Bainbridge and the poodle clipper were the last to go, and Robin was not displeased. Percy said he was working on a new invention, something extraordinary, a "three-cornered kiss."

"It will revolutionize group sex, bring coherence to carnality," he said in his Australian whine. "It's not an invention so much as a technique. I won't be able to patent it, but I do hope people give me credit. I want them always to refer to it as 'the Bainbridge kiss.' "

When they were gone Robin put on his shirt, then lay out in the dying sun. Hervé  was down by the sea washing the glasses and plates. Robin watched him, a silhouette against the Atlantic. The sea was smooth, a great expanse broken only by an oil tanker moving slowly out of the distance toward the Straits.

"Shall we take down the tent and drive back?" Hervé  asked. He'd packed the skewers and glasses in a basket.

"I don't know," said Robin. "Why don't we sleep out here tonight?"

Hervé  agreed, and so the two of them sat together on the sand waiting hours for the sun to set. Robin had taken in too much of it. He felt a fever rising to his forehead as if all the heat he'd absorbed in the afternoon was breaking out now in the cool of the dusk.

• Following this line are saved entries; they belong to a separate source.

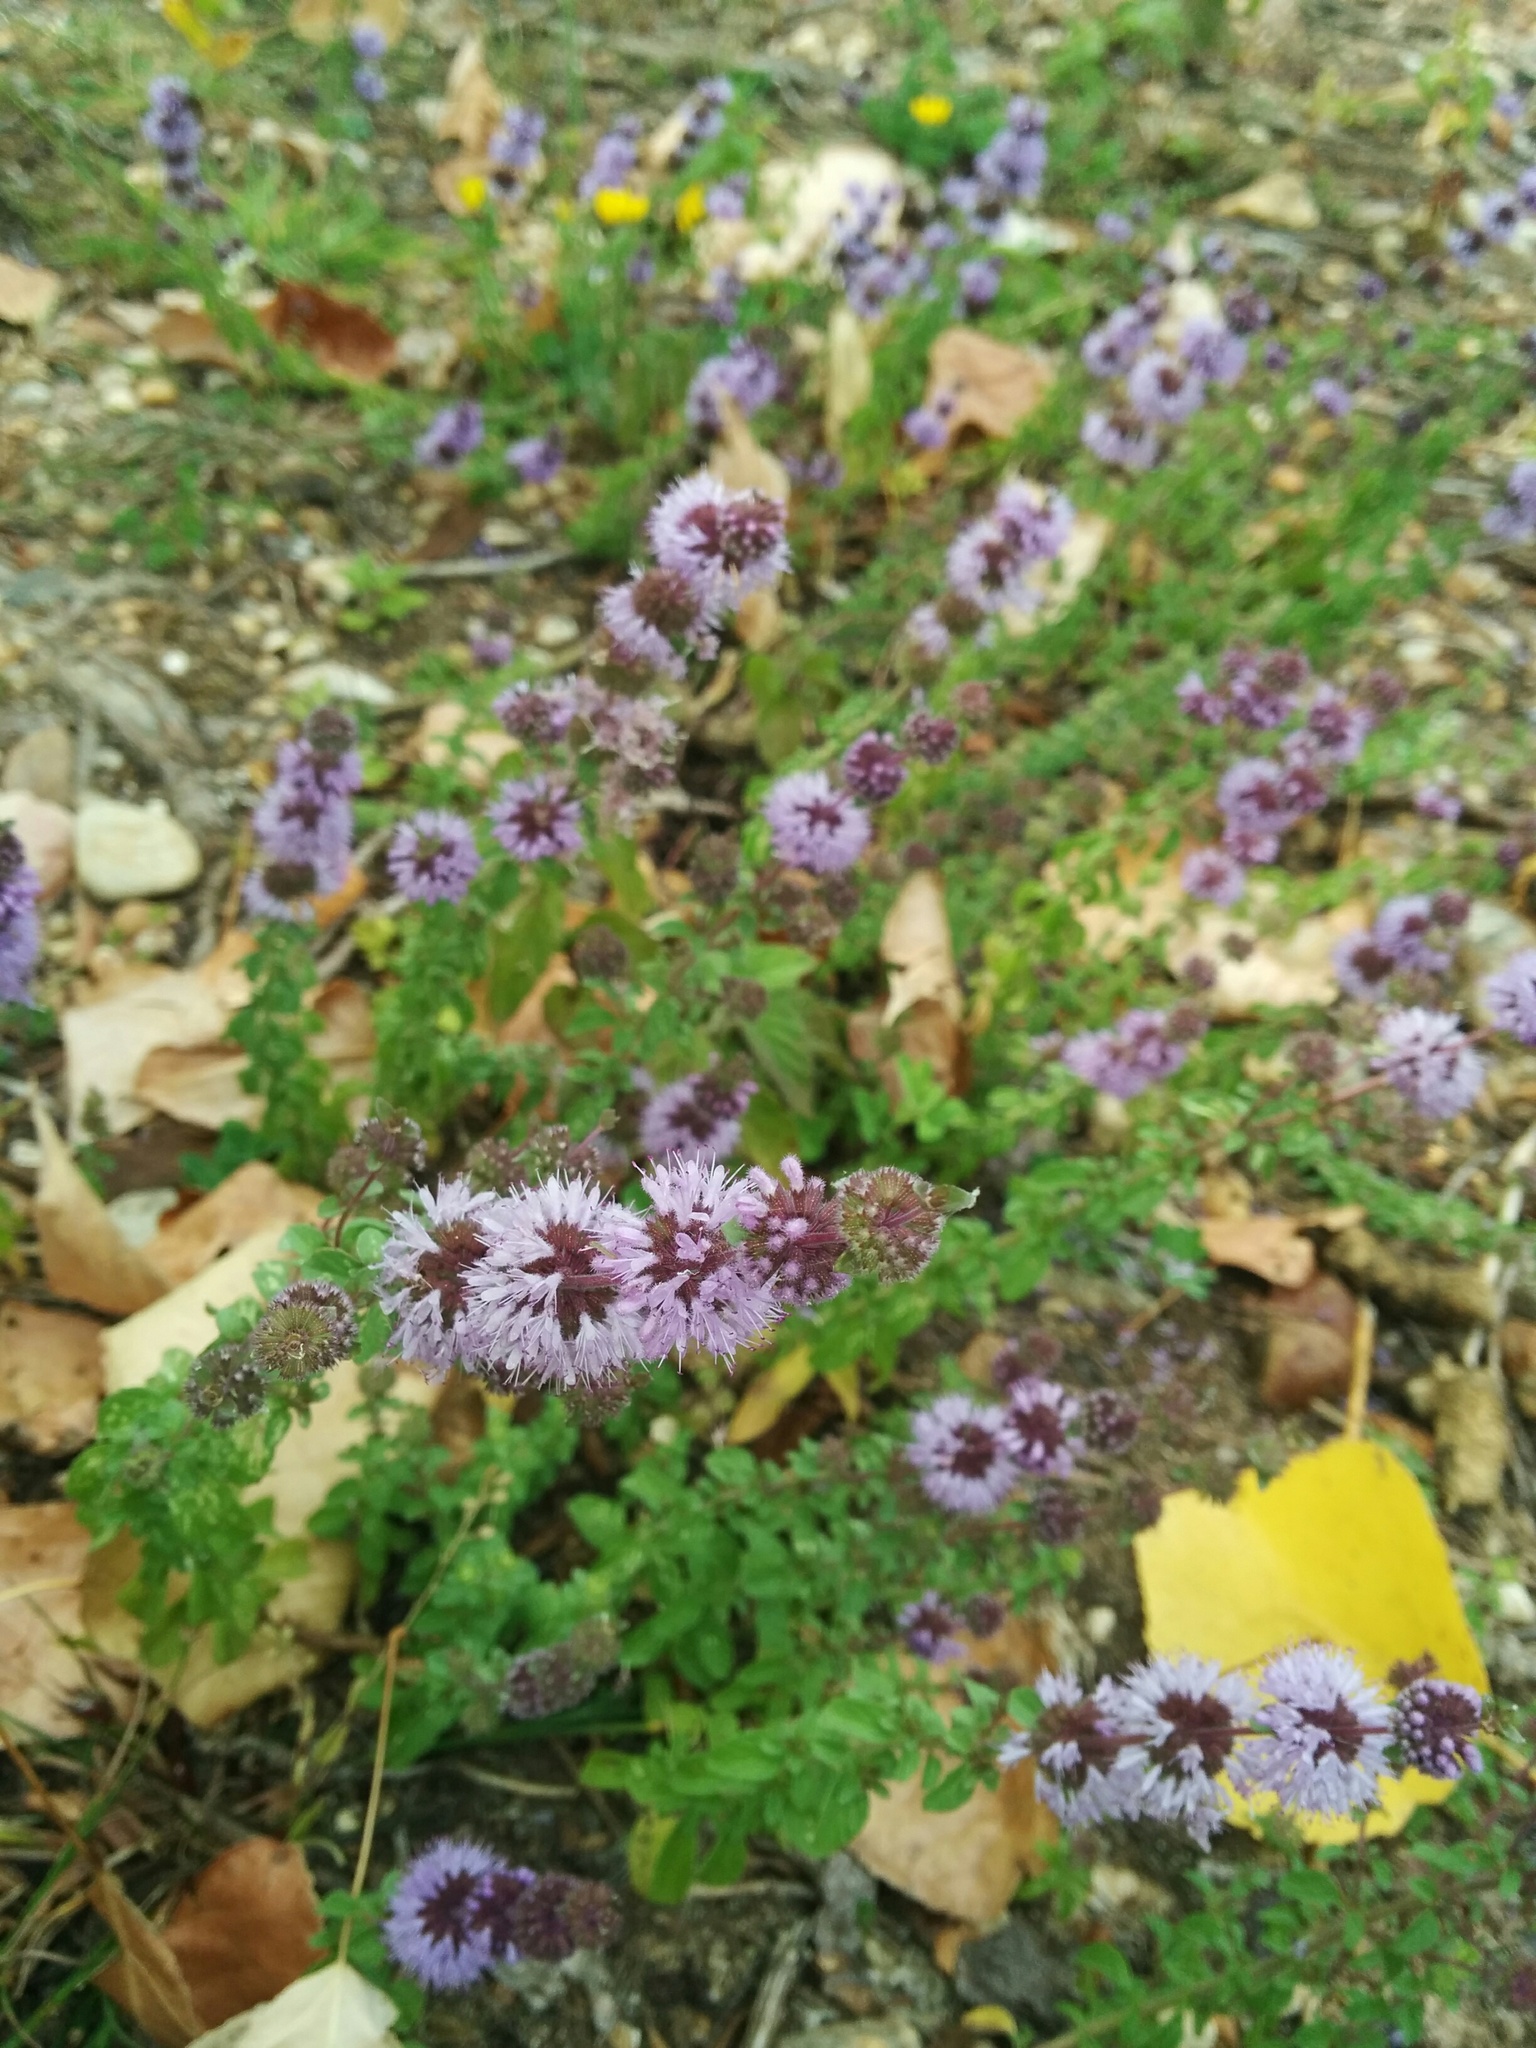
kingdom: Plantae
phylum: Tracheophyta
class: Magnoliopsida
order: Lamiales
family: Lamiaceae
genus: Mentha
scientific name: Mentha pulegium
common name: Pennyroyal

Later, feeling better, lying before the tent with Hervé Beaumont by his side, Robin remembered that this was the night of the summer solstice, the shortest night of the longest day of the year. In three months the autumnal equinox would come, then the winter solstice and circles more of changing seasons after that. As he pondered these cosmic matters, the antics of the afternoon began to take on a new perspective in his thoughts.

He felt let down by his picnic, bitter and angry too. He didn't know why, since everyone had been nasty as he'd hoped, and he'd heard some good stories, even picked up some tidbits for his column. Perhaps it was the predictability of the nastiness that bothered him, the way they'd all tattled on one another, the foul perfume of their gossip and lies. It seemed more pathetic than amusing that Vincent Doyle lugged around his silverware. There was pathos in Barclay trying to make an Eton boy out of Mustapha, and in Inigo, a great artist, suffering over Pumpkin Pie. Bainbridge and his absurd inventions. Lundgren, the incompetent dentist. Kranker, so filled with bitterness and spite. He even felt sorry for Wax and his pretensions, his "Florence of Arabia" act. They all seemed so absurd, cruel, self-deceiving fools mingling on the sand, specks on a speck in an indifferent universe, so flawed, so powerless in the face of the burning sun.

Should he leave Tangier? Would things be better for him somewhere else? He doubted it, and at the thought felt disgusted by his life. How pathetic he was, keeping so tight a grasp upon his column, like a clerk in a post office holding on to a tiny power.

Then he thought, how strange to lie here and feel metaphysical distress. He'd organized the picnic, orchestrated it for his amusement. It was just something he'd done to pass an empty afternoon.

But this day was the solstice, a mark on the calendar of life. How many more seasons, he wondered, how many more are there left for me to kill?